Жизнь его как кинорежиссера от этого, понятно, легче не становится: некоторые проекты вовсе не были осуществлены, некоторые реализовались через годы. Но все, как известно, к лучшему: на съемки «Страннее рая» Вендере подбрасывает пленку, оставшуюся от «Положения вещей», а проект «Кофе и сигареты» стал, возможно, только лучше от того, что снимался много лет, настоявшись, как вино…
Кино-дзэн
Вечный нонконформист, когда-то мечтавший стать писателем, в 70-е тусовавшийся с нью-йоркскими рокерами и до сих пор ездящий на мотоцикле, Джармуш при этом отнюдь не производит впечатление этакого «олдового хипа», окуклившегося в своем протесте и не видящего ничего вокруг.
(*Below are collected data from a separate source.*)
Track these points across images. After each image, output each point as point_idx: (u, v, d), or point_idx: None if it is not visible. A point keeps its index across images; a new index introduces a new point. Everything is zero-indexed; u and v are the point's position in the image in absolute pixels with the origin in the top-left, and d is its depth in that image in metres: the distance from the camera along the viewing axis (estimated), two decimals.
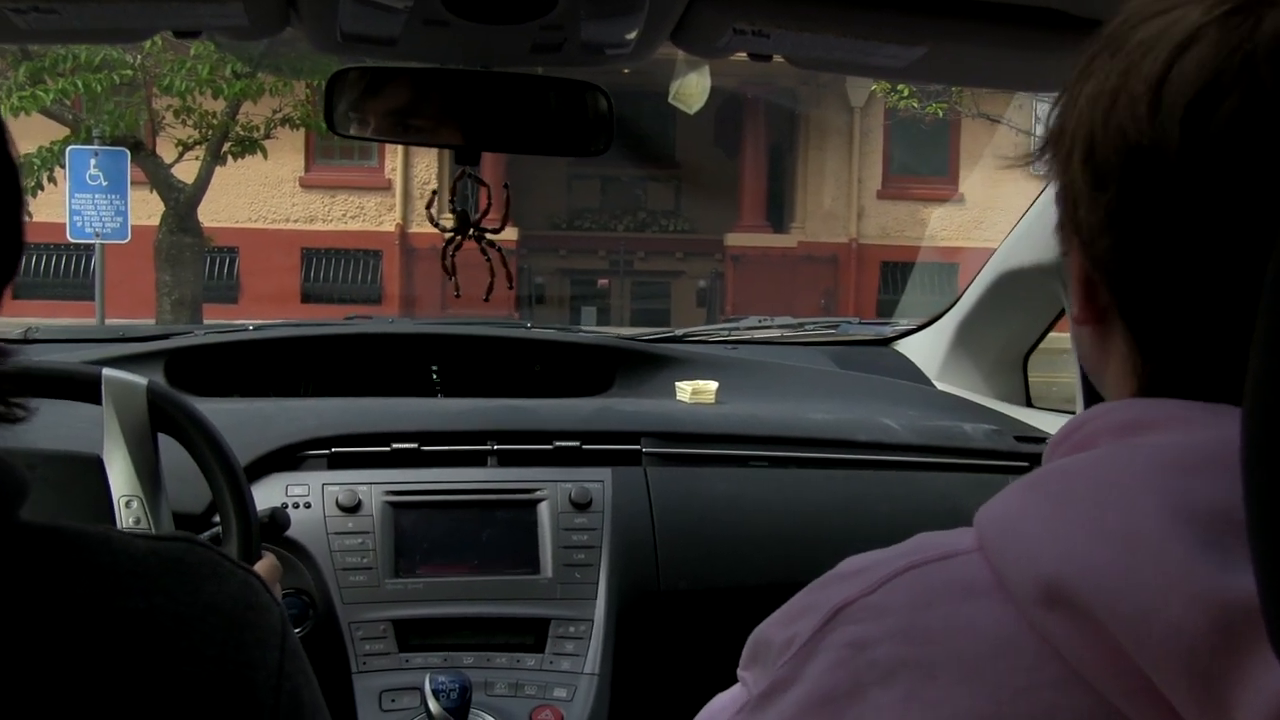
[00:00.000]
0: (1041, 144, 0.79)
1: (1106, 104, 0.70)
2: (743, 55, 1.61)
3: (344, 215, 17.74)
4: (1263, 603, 0.53)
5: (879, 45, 1.46)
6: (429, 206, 1.91)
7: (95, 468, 1.60)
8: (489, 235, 1.80)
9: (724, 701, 0.88)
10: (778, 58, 1.60)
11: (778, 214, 18.96)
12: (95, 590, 0.69)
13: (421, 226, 16.76)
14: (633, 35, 1.49)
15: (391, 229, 17.54)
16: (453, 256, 1.82)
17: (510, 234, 16.25)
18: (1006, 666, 0.65)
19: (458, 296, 1.87)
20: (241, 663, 0.71)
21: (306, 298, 16.89)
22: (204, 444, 1.61)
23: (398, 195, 17.56)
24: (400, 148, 16.47)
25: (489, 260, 1.82)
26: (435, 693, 1.71)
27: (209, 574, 0.74)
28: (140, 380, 1.60)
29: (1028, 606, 0.65)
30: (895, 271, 17.66)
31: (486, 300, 1.80)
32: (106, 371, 1.59)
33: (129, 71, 10.94)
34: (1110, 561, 0.61)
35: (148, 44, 10.31)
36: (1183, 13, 0.69)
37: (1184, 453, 0.63)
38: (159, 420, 1.61)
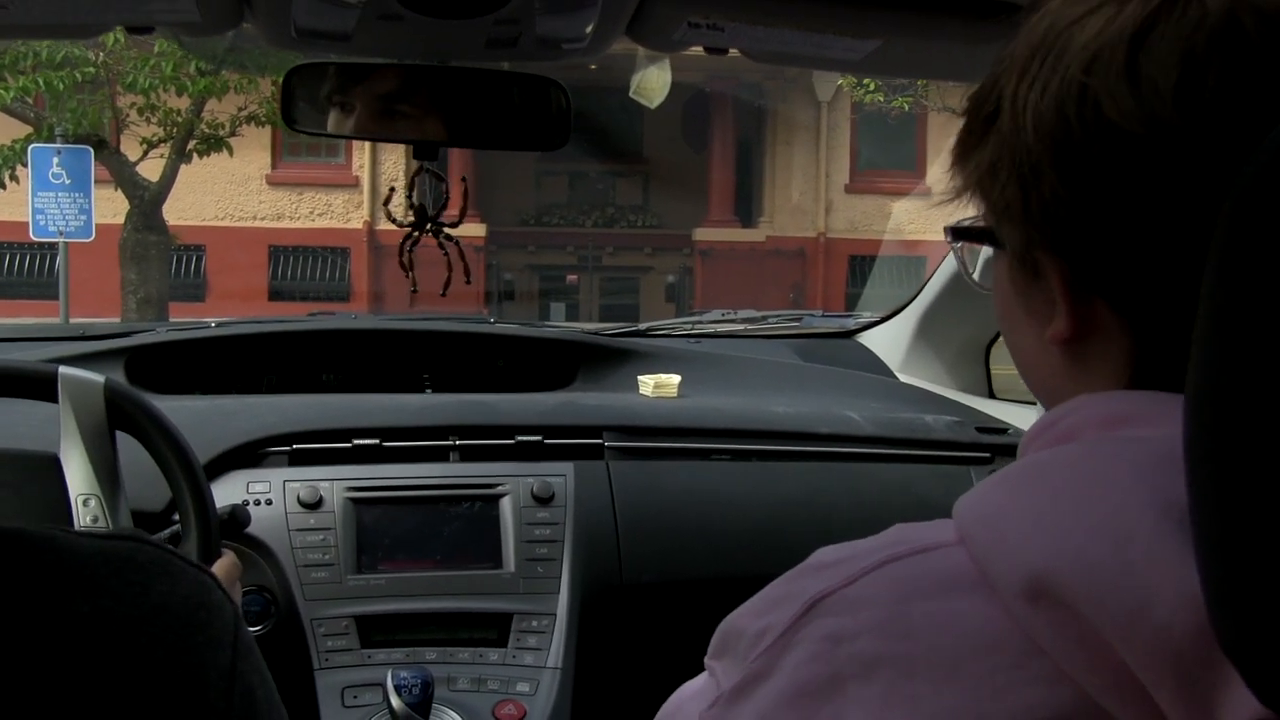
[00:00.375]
0: (978, 174, 0.76)
1: (1075, 102, 0.68)
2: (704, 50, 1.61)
3: (311, 213, 17.67)
4: (1205, 592, 0.53)
5: (833, 38, 1.46)
6: (385, 203, 1.90)
7: (52, 467, 1.59)
8: (447, 229, 1.79)
9: (692, 690, 0.87)
10: (736, 51, 1.61)
11: (746, 209, 18.99)
12: (38, 593, 0.67)
13: (390, 223, 16.70)
14: (589, 29, 1.49)
15: (359, 226, 17.48)
16: (410, 252, 1.81)
17: (478, 230, 16.23)
18: (988, 664, 0.65)
19: (414, 292, 1.87)
20: (192, 663, 0.69)
21: (274, 295, 16.82)
22: (162, 441, 1.60)
23: (365, 192, 17.50)
24: (368, 145, 16.40)
25: (446, 254, 1.82)
26: (398, 688, 1.71)
27: (159, 573, 0.72)
28: (97, 378, 1.60)
29: (1012, 601, 0.64)
30: (863, 265, 17.71)
31: (444, 295, 1.80)
32: (63, 369, 1.58)
33: (91, 69, 10.86)
34: (1099, 557, 0.61)
35: (110, 41, 10.26)
36: (1116, 8, 0.68)
37: (1170, 447, 0.61)
38: (117, 418, 1.60)
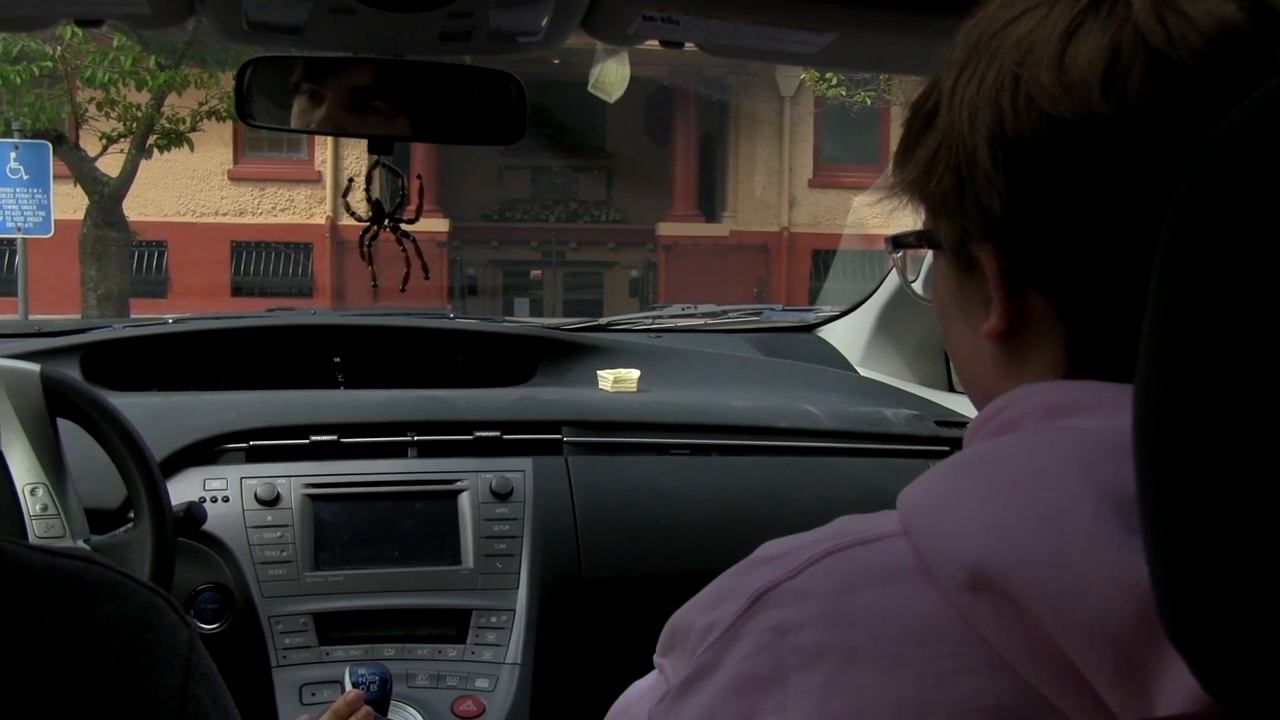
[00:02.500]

Очень образованный (в одном абзаце он может разбирать Чосера и Фолкнера, кэмп и Бальзака), он к тому же и весьма (само)ироничен – чего стоит только его история, как они с оператором искали в качестве фильтров женские чулки и в одном европейском магазине попросили у продавщицы сразу дюжину…
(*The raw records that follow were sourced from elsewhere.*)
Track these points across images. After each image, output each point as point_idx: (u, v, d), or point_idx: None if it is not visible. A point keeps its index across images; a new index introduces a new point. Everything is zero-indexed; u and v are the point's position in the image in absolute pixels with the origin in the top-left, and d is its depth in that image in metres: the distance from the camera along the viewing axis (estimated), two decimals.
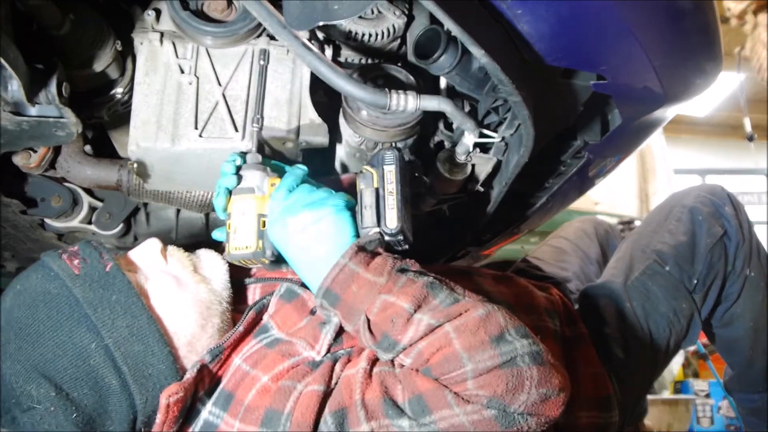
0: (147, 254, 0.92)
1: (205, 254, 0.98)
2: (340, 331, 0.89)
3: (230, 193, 0.90)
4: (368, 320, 0.78)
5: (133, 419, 0.82)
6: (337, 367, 0.83)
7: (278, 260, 0.89)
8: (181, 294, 0.88)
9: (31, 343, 0.78)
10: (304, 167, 0.92)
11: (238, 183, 0.90)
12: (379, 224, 0.85)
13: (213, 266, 0.96)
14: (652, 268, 1.29)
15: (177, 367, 0.84)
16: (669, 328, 1.25)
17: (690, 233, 1.31)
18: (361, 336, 0.79)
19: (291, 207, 0.84)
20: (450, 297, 0.77)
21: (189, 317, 0.88)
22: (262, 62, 0.99)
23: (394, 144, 1.02)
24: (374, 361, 0.80)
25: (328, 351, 0.87)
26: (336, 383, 0.81)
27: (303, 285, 0.96)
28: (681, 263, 1.28)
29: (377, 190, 0.86)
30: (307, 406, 0.76)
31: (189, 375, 0.83)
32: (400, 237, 0.86)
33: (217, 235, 0.95)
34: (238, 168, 0.91)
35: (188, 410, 0.84)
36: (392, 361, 0.80)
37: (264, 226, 0.88)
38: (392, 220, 0.85)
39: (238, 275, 1.03)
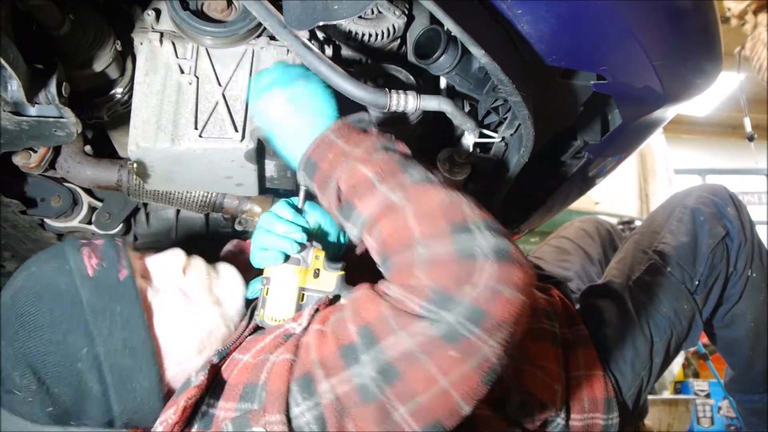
0: (166, 265, 0.90)
1: (225, 272, 0.96)
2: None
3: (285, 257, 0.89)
4: (339, 189, 0.77)
5: (109, 422, 0.83)
6: (292, 341, 0.81)
7: None
8: (187, 316, 0.87)
9: (27, 333, 0.79)
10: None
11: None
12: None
13: (230, 288, 0.94)
14: (653, 269, 1.29)
15: (161, 386, 0.84)
16: (670, 329, 1.25)
17: (692, 234, 1.30)
18: (331, 205, 0.79)
19: (281, 79, 0.85)
20: (421, 174, 0.75)
21: (188, 341, 0.87)
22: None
23: None
24: (325, 321, 0.78)
25: (309, 322, 0.85)
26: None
27: None
28: (682, 264, 1.28)
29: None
30: (279, 374, 0.75)
31: (202, 376, 0.82)
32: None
33: (248, 292, 0.95)
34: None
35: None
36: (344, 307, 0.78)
37: (303, 300, 0.89)
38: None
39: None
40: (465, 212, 0.70)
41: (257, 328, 0.94)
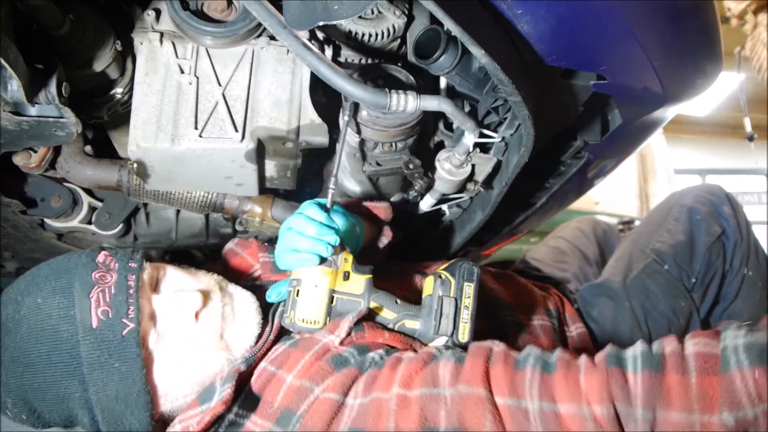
0: (178, 311, 0.87)
1: (242, 314, 0.93)
2: (361, 320, 0.88)
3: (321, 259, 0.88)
4: None
5: None
6: (365, 379, 0.79)
7: None
8: (190, 363, 0.87)
9: (23, 367, 0.81)
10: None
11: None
12: (452, 335, 0.89)
13: (243, 332, 0.92)
14: (651, 267, 1.29)
15: (152, 421, 0.85)
16: (668, 326, 1.25)
17: (688, 232, 1.31)
18: None
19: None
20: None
21: (187, 384, 0.87)
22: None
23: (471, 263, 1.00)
24: (410, 384, 0.76)
25: (348, 335, 0.86)
26: (355, 395, 0.78)
27: None
28: (680, 262, 1.28)
29: (455, 300, 0.89)
30: (320, 413, 0.76)
31: (228, 388, 0.81)
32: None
33: (272, 296, 0.95)
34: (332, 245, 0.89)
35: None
36: (439, 368, 0.77)
37: (333, 302, 0.89)
38: (464, 334, 0.89)
39: (243, 280, 1.03)
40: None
41: (281, 332, 0.94)
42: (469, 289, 0.90)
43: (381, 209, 1.13)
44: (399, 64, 1.05)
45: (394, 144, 1.04)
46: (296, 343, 0.88)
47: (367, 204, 1.12)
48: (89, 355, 0.80)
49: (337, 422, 0.76)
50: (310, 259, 0.87)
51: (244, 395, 0.84)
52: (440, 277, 0.92)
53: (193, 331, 0.87)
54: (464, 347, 0.85)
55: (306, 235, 0.87)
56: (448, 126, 1.11)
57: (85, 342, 0.80)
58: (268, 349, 0.91)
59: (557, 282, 1.41)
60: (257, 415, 0.81)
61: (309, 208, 0.91)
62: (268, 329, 0.94)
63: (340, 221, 0.96)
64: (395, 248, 1.20)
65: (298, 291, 0.88)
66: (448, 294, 0.90)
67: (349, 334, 0.86)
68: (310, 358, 0.84)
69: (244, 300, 0.94)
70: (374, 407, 0.75)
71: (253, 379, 0.86)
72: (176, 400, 0.87)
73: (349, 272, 0.91)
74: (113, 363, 0.81)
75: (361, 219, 1.07)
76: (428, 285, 0.93)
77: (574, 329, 1.22)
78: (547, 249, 1.74)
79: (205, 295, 0.89)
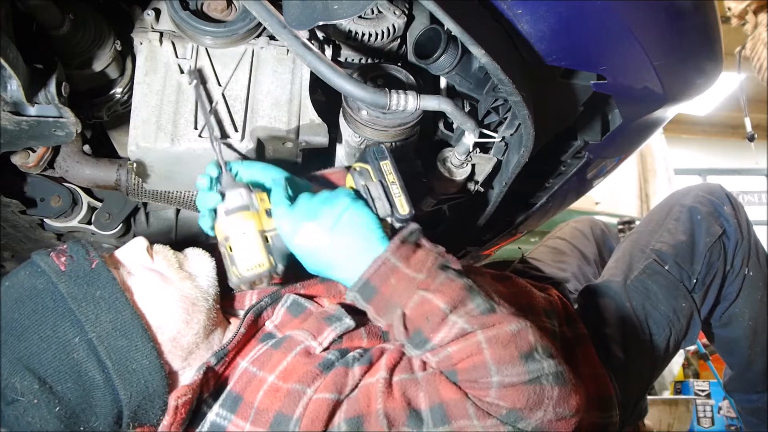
0: (133, 252, 0.92)
1: (192, 252, 0.97)
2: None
3: (215, 212, 0.88)
4: (404, 316, 0.78)
5: (118, 414, 0.82)
6: (356, 372, 0.82)
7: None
8: (165, 289, 0.88)
9: (16, 337, 0.79)
10: (281, 170, 0.91)
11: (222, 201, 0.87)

Независимость Джармуша вообще лучшего разлива – это независимость от стереотипов и открытость всему новому, чужому, инородному. Называя Одзу и других японцев в качестве своих любимых режиссеров, Джармуш любит путешествовать, вообще соприкасаться с чужими культурами настолько, что постоянно вводит в свои фильмы иностранцев (венгры в «Страннее рая», итальянец во «Вне закона», японцы в «Таинственном поезде», финны в «Ночи на земле», индеец Никто в «Мертвеце» и т. д.), а привезенные из других стран фильмы смотрит без перевода.
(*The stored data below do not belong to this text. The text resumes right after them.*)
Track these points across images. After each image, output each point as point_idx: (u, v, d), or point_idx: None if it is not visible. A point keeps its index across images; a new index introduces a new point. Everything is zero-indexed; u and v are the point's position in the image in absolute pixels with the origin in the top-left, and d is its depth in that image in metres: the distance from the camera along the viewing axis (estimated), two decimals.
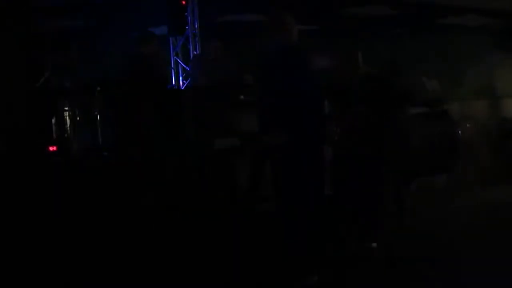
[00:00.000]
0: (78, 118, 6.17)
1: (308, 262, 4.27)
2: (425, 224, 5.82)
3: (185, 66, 8.45)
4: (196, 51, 8.29)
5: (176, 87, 8.42)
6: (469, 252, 4.82)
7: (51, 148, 5.94)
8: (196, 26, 8.34)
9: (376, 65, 5.56)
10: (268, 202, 5.33)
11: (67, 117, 6.14)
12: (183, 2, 8.20)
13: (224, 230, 5.40)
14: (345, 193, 5.15)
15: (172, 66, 8.60)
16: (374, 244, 4.95)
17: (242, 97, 6.85)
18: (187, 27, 8.33)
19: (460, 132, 7.57)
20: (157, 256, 4.80)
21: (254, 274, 4.52)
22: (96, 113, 6.28)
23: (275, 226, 4.60)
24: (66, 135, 6.10)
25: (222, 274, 4.52)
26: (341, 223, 5.11)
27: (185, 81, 8.51)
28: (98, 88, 6.30)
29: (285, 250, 4.36)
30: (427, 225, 5.77)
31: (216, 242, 5.12)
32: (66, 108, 6.14)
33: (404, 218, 5.75)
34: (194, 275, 4.51)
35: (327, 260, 4.52)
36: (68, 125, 6.12)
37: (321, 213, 4.46)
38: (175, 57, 8.62)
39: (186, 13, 8.30)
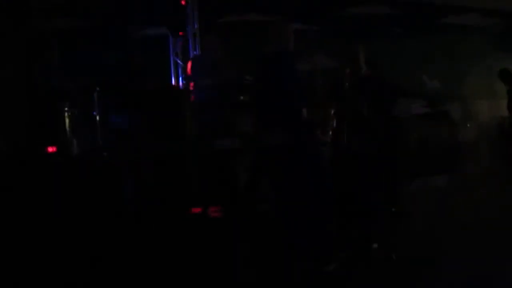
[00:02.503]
0: (77, 119, 6.16)
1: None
2: (425, 224, 5.81)
3: (185, 67, 8.43)
4: (196, 52, 8.27)
5: (176, 87, 8.41)
6: (469, 252, 4.81)
7: (50, 149, 5.93)
8: (196, 26, 8.33)
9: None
10: (268, 202, 5.33)
11: (67, 118, 6.13)
12: (183, 2, 8.19)
13: (224, 230, 5.39)
14: (345, 193, 5.15)
15: (172, 66, 8.59)
16: (375, 245, 4.95)
17: (242, 97, 6.85)
18: (187, 27, 8.33)
19: (460, 132, 7.58)
20: (158, 256, 4.79)
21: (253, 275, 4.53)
22: (95, 113, 6.29)
23: (275, 226, 4.62)
24: (65, 135, 6.10)
25: (222, 274, 4.52)
26: (341, 223, 5.11)
27: (184, 82, 8.49)
28: (98, 89, 6.30)
29: (286, 249, 4.39)
30: (427, 225, 5.76)
31: (216, 242, 5.11)
32: (66, 109, 6.13)
33: (404, 218, 5.75)
34: (195, 275, 4.50)
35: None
36: (67, 126, 6.11)
37: (327, 210, 4.53)
38: (174, 58, 8.60)
39: (186, 13, 8.29)
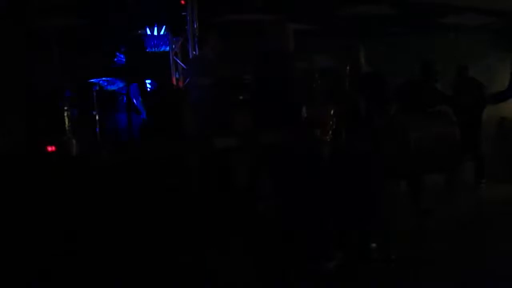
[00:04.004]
0: (77, 118, 6.18)
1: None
2: (425, 223, 5.81)
3: (184, 66, 8.44)
4: (195, 51, 8.28)
5: (175, 86, 8.42)
6: (469, 251, 4.82)
7: (50, 148, 5.93)
8: (195, 25, 8.33)
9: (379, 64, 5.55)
10: (267, 201, 5.34)
11: (66, 117, 6.14)
12: (182, 2, 8.19)
13: (224, 230, 5.40)
14: (343, 192, 5.15)
15: (171, 65, 8.59)
16: (374, 245, 4.94)
17: (241, 96, 6.85)
18: (186, 27, 8.33)
19: (459, 131, 7.56)
20: (158, 256, 4.79)
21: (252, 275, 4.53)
22: (94, 113, 6.30)
23: (274, 226, 4.63)
24: (65, 135, 6.11)
25: (222, 274, 4.52)
26: (341, 222, 5.11)
27: (184, 81, 8.49)
28: (97, 88, 6.31)
29: (285, 248, 4.41)
30: (427, 225, 5.77)
31: (216, 241, 5.12)
32: (65, 108, 6.14)
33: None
34: (195, 275, 4.51)
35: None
36: (67, 125, 6.12)
37: (326, 209, 4.55)
38: (174, 57, 8.60)
39: (185, 13, 8.30)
Он отказывается «переводить» и свои собственные фильмы – не любит их пересматривать и отказывается интерпретировать, ибо авторская трактовка фильма уж точно ничто иное как навязывание стереотипов. По сути, Джармуш говорит уже не о кино, а о медитации, настоящем дзэне: «По ночам я часто играю на гитаре, стараюсь находить шумы, услышанные в течение дня. Это может быть пение птицы, шум легковой машины, грузовика. Как-то я бродил по лесу. Была такая полная тишина, что я слышал жужжание насекомых, шум листвы. Если вы обратите на такие шумы внимание, они станут для вас схожими с шумом транспорта на дороге. Нужно только прислушаться. То же самое в фильме. Надо смотреть фильм, закрыв глаза, чтобы оценить его мускулы»…
Быть Сержем Гензбуром
Сборник интервью с Сержем Гензбуром (перевод В. Кислова, А. Петровой и Г. Соловьевой), как мне кажется, уровнем чуть ниже общей планки серии. Во-первых, он сделан не в хронологическом порядке – к книге концептуальных интервью с Бруно Байоном аппендиксом присовокуплены интервью разных лет, но общего представления о творческом развитии Гензбура читатель все равно не получит, скорее книга дает этакий дайджест психологических портретов Гензбура, ценный в первую очередь для преданных и знающих фанатов. Во-вторых, попадаются огрехи в редактуре – у фильма «Estouffade a la Carai'be» дается аж три варианта перевода.